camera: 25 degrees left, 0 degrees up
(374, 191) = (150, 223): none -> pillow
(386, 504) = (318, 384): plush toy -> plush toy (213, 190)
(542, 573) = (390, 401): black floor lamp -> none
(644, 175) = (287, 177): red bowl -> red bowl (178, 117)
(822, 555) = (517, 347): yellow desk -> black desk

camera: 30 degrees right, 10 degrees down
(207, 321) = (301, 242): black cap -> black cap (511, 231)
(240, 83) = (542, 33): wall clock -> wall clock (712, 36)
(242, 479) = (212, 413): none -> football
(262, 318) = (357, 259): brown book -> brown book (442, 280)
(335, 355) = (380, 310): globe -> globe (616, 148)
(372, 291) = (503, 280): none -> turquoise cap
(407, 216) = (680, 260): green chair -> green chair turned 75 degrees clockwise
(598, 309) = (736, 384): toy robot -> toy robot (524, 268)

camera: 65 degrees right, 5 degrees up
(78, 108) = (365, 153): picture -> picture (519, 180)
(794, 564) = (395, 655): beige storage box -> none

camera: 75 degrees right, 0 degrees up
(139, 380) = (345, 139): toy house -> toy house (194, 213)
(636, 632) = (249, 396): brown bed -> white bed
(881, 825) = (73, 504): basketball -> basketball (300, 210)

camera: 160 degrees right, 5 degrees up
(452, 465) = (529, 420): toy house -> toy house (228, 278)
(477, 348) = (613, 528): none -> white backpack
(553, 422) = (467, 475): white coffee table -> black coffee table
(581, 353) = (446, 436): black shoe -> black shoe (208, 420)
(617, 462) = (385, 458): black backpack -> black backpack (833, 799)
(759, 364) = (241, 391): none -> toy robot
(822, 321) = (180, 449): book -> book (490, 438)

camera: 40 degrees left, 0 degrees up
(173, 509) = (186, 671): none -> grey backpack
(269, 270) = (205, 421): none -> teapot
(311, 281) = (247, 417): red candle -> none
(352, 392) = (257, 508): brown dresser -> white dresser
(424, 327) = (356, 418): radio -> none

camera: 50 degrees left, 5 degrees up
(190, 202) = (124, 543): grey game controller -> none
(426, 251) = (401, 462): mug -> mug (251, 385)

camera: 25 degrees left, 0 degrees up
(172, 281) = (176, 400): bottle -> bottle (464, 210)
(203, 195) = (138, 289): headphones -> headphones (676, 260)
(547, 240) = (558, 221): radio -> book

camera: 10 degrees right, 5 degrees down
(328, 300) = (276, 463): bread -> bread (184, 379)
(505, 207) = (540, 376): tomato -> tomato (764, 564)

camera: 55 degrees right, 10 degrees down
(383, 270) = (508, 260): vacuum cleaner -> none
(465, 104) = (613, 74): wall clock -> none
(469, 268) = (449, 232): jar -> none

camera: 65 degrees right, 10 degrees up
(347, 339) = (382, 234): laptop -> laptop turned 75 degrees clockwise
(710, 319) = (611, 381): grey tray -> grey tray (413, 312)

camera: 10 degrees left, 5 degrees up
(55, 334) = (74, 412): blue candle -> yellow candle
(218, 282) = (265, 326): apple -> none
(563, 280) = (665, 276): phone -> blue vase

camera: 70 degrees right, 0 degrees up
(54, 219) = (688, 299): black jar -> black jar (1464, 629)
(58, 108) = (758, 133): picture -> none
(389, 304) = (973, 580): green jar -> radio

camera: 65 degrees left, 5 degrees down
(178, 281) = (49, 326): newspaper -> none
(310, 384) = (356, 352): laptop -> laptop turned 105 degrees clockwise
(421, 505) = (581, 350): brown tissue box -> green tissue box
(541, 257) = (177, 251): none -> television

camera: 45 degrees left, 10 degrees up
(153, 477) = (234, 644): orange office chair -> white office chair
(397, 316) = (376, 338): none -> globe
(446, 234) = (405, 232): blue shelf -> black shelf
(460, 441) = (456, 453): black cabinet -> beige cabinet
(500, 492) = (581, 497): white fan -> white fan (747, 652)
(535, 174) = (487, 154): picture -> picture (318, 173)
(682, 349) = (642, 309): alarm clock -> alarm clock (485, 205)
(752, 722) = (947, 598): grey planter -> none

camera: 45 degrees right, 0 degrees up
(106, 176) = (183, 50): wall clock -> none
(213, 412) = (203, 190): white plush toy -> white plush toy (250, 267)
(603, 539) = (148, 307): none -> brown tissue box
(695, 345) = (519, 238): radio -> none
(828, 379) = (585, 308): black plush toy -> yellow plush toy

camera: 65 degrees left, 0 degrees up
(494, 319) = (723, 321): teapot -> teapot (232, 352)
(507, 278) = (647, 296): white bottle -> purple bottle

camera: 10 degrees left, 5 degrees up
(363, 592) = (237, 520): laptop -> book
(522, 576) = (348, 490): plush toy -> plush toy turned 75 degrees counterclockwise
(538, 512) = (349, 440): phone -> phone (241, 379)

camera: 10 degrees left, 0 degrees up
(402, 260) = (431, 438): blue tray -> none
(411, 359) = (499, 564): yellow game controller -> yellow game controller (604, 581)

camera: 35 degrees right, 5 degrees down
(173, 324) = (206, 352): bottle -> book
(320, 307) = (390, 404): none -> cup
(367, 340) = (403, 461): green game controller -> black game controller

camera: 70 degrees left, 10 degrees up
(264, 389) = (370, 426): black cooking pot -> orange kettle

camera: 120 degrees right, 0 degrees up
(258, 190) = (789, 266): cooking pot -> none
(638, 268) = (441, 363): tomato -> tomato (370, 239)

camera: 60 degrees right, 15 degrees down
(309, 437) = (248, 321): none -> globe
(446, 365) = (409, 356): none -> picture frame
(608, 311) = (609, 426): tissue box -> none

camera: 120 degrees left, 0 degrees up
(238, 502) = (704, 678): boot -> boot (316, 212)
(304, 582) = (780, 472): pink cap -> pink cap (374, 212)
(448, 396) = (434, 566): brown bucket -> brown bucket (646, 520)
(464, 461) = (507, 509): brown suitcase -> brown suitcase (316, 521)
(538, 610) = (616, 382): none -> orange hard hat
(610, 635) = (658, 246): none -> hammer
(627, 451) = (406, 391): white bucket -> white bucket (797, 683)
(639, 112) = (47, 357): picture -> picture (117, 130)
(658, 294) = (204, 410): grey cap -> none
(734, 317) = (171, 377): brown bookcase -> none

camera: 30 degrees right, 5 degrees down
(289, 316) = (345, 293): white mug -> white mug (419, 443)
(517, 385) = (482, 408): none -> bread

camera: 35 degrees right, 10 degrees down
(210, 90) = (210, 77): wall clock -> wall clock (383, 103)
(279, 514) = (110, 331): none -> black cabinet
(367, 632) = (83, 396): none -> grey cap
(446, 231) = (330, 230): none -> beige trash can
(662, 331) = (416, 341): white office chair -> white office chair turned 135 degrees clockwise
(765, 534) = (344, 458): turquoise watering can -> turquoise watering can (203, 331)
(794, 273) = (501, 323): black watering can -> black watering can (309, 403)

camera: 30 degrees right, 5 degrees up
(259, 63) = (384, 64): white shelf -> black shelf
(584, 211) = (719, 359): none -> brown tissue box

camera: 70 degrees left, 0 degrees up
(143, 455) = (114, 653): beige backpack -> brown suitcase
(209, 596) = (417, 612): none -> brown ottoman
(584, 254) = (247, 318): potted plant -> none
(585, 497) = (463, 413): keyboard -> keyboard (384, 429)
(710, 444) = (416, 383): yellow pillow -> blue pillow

** Exercise details **
Taking the line with "(173, 509) = (186, 671): none" as the first and the line with "(310, 384) = (356, 352): laptop" as the last, retype that stretch of the data above exactly, with no other lines.

** Response box **
(173, 509) = (186, 671): none -> grey backpack
(269, 270) = (205, 421): none -> teapot
(311, 281) = (247, 417): red candle -> none
(352, 392) = (257, 508): brown dresser -> white dresser
(424, 327) = (356, 418): radio -> none

camera: 50 degrees left, 5 degrees up
(190, 202) = (124, 543): grey game controller -> none
(426, 251) = (401, 462): mug -> mug (251, 385)

camera: 25 degrees left, 0 degrees up
(172, 281) = (176, 400): bottle -> bottle (464, 210)
(203, 195) = (138, 289): headphones -> headphones (676, 260)
(547, 240) = (558, 221): radio -> book

camera: 10 degrees right, 5 degrees down
(328, 300) = (276, 463): bread -> bread (184, 379)
(505, 207) = (540, 376): tomato -> tomato (764, 564)

camera: 55 degrees right, 10 degrees down
(383, 270) = (508, 260): vacuum cleaner -> none
(465, 104) = (613, 74): wall clock -> none
(469, 268) = (449, 232): jar -> none

camera: 65 degrees right, 10 degrees up
(347, 339) = (382, 234): laptop -> laptop turned 75 degrees clockwise
(710, 319) = (611, 381): grey tray -> grey tray (413, 312)

camera: 10 degrees left, 5 degrees up
(55, 334) = (74, 412): blue candle -> yellow candle
(218, 282) = (265, 326): apple -> none
(563, 280) = (665, 276): phone -> blue vase

camera: 70 degrees right, 0 degrees up
(54, 219) = (688, 299): black jar -> black jar (1464, 629)
(58, 108) = (758, 133): picture -> none
(389, 304) = (973, 580): green jar -> radio

camera: 65 degrees left, 5 degrees down
(178, 281) = (49, 326): newspaper -> none
(310, 384) = (356, 352): laptop -> laptop turned 105 degrees clockwise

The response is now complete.